Quedaba bastante luz para ver que los tres hoyitos situados a la derecha de la forma humana llevaban impresa una trama, y se acordó de la codera que llevaba Pete en el brazo derecho de su trenca. Pete, con cierto (y peculiar) orgullo, le había contado que se la había cosido su novia, diciendo que cómo iba a ir de caza con la chaqueta rota. Henry recordó que el hecho de que Pete erigiera fantasías de un futuro feliz a partir de un solo gesto de amabilidad le había parecido al mismo tiempo gracioso y triste; gesto, además, que al fin y al cabo podía tener más que ver con la educación que había recibido la mujer en cuestión que con los sentimientos que albergara hacia el borracho de su novio.

En fin, poco importaba. Ahora la cuestión era que Henry consideraba que ya tenía fundamento para una deducción sólida. Pete había salido de debajo del tejado caído. Entonces había llegado Jonesy (o lo que gobernara a Jonesy, la nube), había dado un rodeo hacia los restos del cobertizo y había recogido a Pete.

¿Por qué?

Henry no lo sabía.

Las manchas que crecían en la huella del cuerpo de su amigo, que había conseguido salir de debajo de la chapa apoyándose en los dos codos, no eran exclusivamente de moho. Había algunas de sangre seca. Pete estaba herido. ¿Un corte al caérsele el techo? ¿Solo eso?

Henry vio un reguero errático con forma de gusano que partía del molde del cuerpo de Pete y se detenía en algo que al principio le pareció un palo chamuscado, pero que, mejor observado, resultó ser otra especie de comadreja. Esta estaba muerta, quemada y, donde no la había achicharrado el fuego, en proceso de volverse gris. Henry la apartó con la punta de la bota. Tenía debajo una masa congelada. Más huevos. Debía de haberlos puesto en plena agonía.

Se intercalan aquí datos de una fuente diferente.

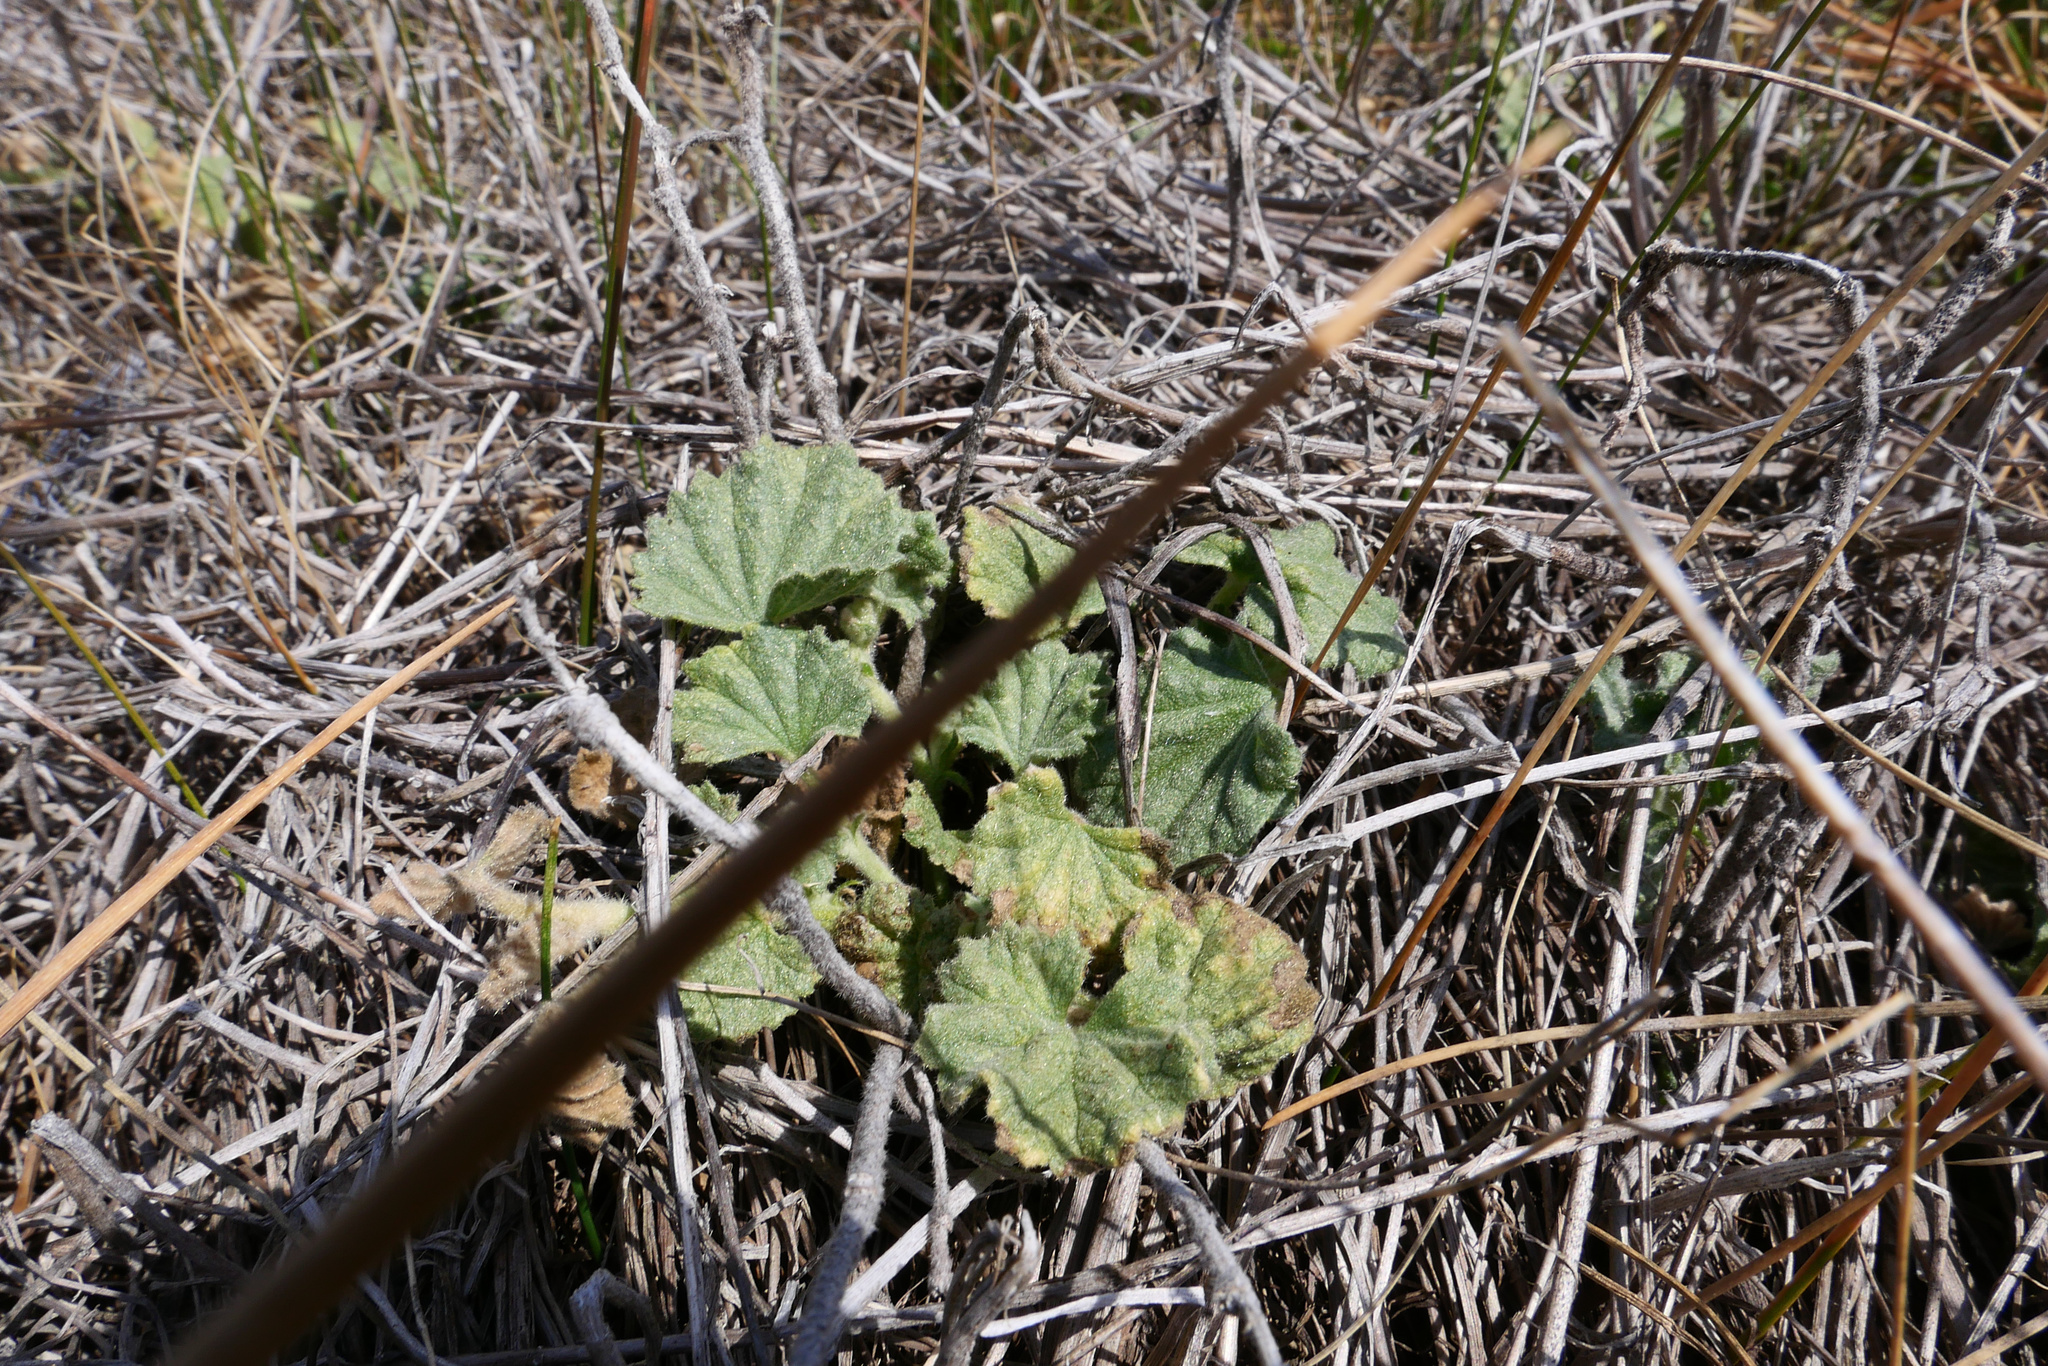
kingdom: Plantae
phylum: Tracheophyta
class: Magnoliopsida
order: Malvales
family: Malvaceae
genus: Malvella
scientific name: Malvella leprosa
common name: Alkali-mallow
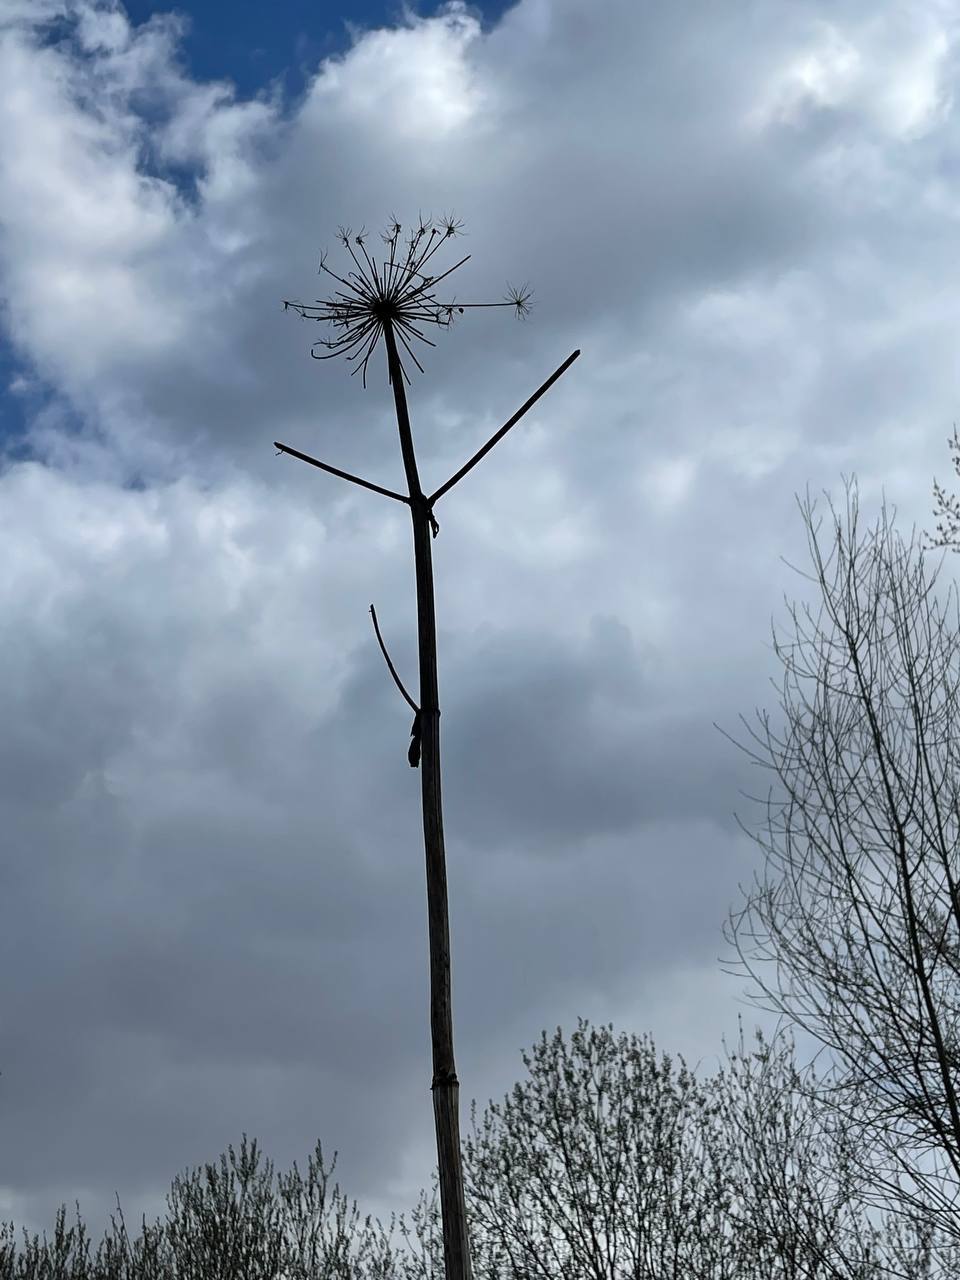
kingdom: Plantae
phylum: Tracheophyta
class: Magnoliopsida
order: Apiales
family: Apiaceae
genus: Heracleum
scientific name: Heracleum sosnowskyi
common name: Sosnowsky's hogweed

Henry, de una serie de patadas, cubrió de nieve tanto los huevos como el cadáver del pequeño monstruo. Después, tiritando, se deshizo la venda improvisada para echar otro vistazo a la herida de la pierna. Entonces se dio cuenta de cuál era la canción que le salía de la boca, y la cortó en seco. Poco a poco, caían los primeros copos sueltos de otra nevada.

—¿Se puede saber por qué lo canto? —preguntó—. ¿Por qué me viene todo el rato a la cabeza esta mierda de canción?

No esperaba ninguna respuesta. Más que nada, se lo preguntaba en voz alta para oírse hablar. (Era un lugar muerto, y quizá hasta encantado.) Con todo, recibió una.

«Porque es la nuestra. Es el himno del escuadrón, el que ponemos para entrar a saco.»

Ahora al este se oía bastante menos ruido de ametralladoras. Casi había terminado la matanza de animales, pero había hombres, una fila larga de cazadores que en vez de ir de naranja iban de verde o de negro, y que trabajaban oyendo repetirse la misma canción, mientras acumulaban una cantidad increíble de carne muerta: «I rode a tank, held a general’s rank, when the blitzkrieg raged and the bodies stank… Pleased to meet you, hope you guess my name».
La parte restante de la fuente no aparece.